Electromagnetic Field Impacts on Crops

There is a wealth of research on the negative impacts of above ground high voltage power line electromagnetic fields (EMFs) on human and animal health, safety, the environment, property values and aesthetics (see RETA Fact Sheets); but significantly less research on EMF impacts on plants. RETA has just been made aware of a December 2007 Ph.D. thesis that reported on the effects of EMFs on cultivated crops and vegetation in natural forests.

The research, conducted by S. Somasekaran through the Madurai Kamaraj University in India, studied the effects of overhead high voltage power line 230 kilovolt and 110 kilovolt EMFs on four selected crops: black gram (black lentil), maize (corn), cow pea (field pea), and rice. In both field and laboratory studies, where experimental plants exposed to EMFs  and control plants not exposed to EMFs were compared, the following growth and physiological characteristics of the four crop plants  were reduced significantly for exposed plants: shoot length, root length, leaf area, leaf fresh weight, specific leaf weight, shoot/root ratio, total biomass content and total water content. A similar trend was reported in biochemical characteristics including chloropyll a, b and total content; carotenoid content, soluble sugar, soluble starch; and soluble protein.

Reduced growth and physiological factors were due primarily to the negative effect of EMFs on cell division and cell enlargement. The reduction in growth, and physiological and biochemical parameters of the crop plants was greater in close proximity to the 230kV power lines than to the 110kV lines.

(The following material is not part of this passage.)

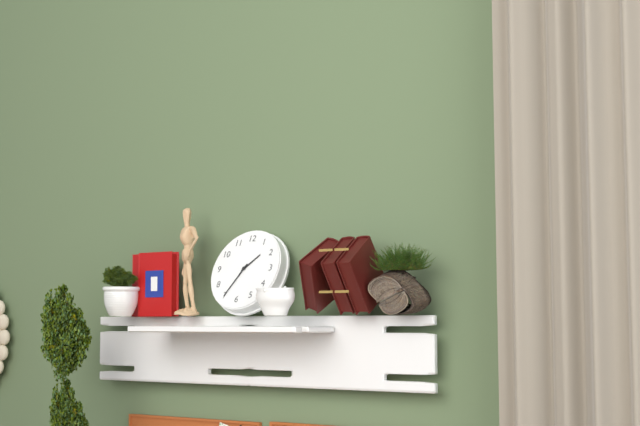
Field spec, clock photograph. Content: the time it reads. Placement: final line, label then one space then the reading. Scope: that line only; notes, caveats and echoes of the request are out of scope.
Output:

The author concluded that overhead high voltage power line EMFs cause stress in these crop plants which negatively affects production, leading to economic loss.

Somasekaran also studied the effects of high voltage power line EMFs on natural vegetation, and found the number of herbaceous species, the number of taxonomic families and the herb diversity indices were all higher in a natural control forest than in a forest under high voltage transmission lines.

Results of this research can most certainly be extrapolated to other cultivated crop and natural vegetation species around the world.  One would expect that farmers and forest harvest companies would be concerned about such economic losses associated with overhead high voltage power lines. Buried power lines would cause no such losses.

~ by RETA on June 21, 2011.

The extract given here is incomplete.